┌─ Material shown

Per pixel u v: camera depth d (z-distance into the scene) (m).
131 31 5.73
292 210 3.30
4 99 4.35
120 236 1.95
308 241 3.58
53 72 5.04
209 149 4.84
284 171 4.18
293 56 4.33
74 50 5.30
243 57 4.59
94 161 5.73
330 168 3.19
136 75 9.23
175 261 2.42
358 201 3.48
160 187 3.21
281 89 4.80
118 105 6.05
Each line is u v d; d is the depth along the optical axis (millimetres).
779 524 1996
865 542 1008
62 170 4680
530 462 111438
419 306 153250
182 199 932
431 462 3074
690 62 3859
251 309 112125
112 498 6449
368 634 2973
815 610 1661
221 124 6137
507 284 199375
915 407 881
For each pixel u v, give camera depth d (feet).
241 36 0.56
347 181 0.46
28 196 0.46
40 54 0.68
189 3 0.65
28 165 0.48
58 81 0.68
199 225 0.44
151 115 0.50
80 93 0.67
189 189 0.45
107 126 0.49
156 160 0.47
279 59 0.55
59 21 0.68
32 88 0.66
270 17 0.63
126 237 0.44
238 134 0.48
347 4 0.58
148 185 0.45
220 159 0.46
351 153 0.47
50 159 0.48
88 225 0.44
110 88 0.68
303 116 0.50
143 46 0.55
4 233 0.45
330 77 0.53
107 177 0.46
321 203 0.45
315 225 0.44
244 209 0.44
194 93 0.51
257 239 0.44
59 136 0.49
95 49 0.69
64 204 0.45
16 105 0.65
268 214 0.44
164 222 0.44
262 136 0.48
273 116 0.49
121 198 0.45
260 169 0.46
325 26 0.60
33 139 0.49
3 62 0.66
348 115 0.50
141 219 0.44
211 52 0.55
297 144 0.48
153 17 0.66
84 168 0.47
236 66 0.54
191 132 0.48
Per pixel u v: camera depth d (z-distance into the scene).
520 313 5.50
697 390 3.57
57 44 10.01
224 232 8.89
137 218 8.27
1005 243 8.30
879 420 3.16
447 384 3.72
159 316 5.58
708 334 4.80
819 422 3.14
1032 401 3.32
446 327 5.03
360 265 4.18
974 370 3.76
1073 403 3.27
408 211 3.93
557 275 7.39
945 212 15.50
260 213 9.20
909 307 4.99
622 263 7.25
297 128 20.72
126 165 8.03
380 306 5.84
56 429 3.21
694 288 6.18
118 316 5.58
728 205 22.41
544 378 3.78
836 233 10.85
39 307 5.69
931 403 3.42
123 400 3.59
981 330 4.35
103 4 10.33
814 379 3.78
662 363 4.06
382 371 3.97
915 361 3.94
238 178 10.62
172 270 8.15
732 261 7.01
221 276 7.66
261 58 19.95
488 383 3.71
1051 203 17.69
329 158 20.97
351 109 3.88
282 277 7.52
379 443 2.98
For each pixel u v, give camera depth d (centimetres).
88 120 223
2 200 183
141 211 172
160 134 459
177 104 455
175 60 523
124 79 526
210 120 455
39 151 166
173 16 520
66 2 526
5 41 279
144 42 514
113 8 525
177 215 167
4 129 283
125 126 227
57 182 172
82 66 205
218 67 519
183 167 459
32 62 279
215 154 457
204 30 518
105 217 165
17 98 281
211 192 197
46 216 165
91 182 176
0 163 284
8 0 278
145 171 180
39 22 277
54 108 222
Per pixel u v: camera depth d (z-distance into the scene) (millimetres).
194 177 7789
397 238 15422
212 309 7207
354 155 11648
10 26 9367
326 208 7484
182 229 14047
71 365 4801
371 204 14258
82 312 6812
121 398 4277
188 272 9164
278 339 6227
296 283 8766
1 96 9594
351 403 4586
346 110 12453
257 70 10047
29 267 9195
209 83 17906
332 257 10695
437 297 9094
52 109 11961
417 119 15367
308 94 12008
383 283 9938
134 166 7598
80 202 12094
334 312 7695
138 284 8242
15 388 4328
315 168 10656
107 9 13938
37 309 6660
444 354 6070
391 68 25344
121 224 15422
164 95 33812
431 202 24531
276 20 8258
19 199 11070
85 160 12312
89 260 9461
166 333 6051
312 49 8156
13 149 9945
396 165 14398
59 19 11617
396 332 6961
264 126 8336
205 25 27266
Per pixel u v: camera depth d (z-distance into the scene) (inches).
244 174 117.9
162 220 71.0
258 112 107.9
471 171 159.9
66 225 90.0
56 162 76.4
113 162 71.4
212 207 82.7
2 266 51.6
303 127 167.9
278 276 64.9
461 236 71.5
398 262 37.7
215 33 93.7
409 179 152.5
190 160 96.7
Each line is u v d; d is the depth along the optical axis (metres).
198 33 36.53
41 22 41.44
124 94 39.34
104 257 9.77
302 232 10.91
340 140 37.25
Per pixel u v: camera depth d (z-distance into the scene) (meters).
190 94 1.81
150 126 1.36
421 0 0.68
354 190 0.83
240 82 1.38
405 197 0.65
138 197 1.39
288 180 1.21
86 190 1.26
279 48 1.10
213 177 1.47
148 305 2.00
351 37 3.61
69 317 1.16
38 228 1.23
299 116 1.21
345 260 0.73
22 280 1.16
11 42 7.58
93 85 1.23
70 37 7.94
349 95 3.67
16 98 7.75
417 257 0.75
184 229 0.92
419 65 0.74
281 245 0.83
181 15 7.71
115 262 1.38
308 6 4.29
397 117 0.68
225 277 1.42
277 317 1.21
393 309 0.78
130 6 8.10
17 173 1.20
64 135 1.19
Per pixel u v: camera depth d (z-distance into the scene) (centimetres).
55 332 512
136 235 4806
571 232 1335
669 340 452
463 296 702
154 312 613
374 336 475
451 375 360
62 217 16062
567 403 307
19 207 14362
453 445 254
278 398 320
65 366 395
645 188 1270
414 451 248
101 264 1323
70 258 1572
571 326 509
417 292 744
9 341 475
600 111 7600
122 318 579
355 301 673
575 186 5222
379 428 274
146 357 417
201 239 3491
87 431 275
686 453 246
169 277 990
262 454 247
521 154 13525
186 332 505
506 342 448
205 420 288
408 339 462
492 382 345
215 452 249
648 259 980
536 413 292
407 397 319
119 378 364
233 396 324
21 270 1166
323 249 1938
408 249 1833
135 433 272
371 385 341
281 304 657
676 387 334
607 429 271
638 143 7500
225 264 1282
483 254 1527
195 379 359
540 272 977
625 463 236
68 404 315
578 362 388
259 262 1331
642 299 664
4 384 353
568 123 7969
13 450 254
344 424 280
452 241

└─

Problem requirements >> The lines running from the start of the data through the one that contains "28 165 0.48" should be reproduced exactly, and only those.

Answer space >>
Per pixel u v: camera depth d (z-distance into the scene) (m).
131 31 5.73
292 210 3.30
4 99 4.35
120 236 1.95
308 241 3.58
53 72 5.04
209 149 4.84
284 171 4.18
293 56 4.33
74 50 5.30
243 57 4.59
94 161 5.73
330 168 3.19
136 75 9.23
175 261 2.42
358 201 3.48
160 187 3.21
281 89 4.80
118 105 6.05
Each line is u v d; d is the depth along the optical axis (millimetres).
779 524 1996
865 542 1008
62 170 4680
530 462 111438
419 306 153250
182 199 932
431 462 3074
690 62 3859
251 309 112125
112 498 6449
368 634 2973
815 610 1661
221 124 6137
507 284 199375
915 407 881
For each pixel u v, give camera depth d (feet).
241 36 0.56
347 181 0.46
28 196 0.46
40 54 0.68
189 3 0.65
28 165 0.48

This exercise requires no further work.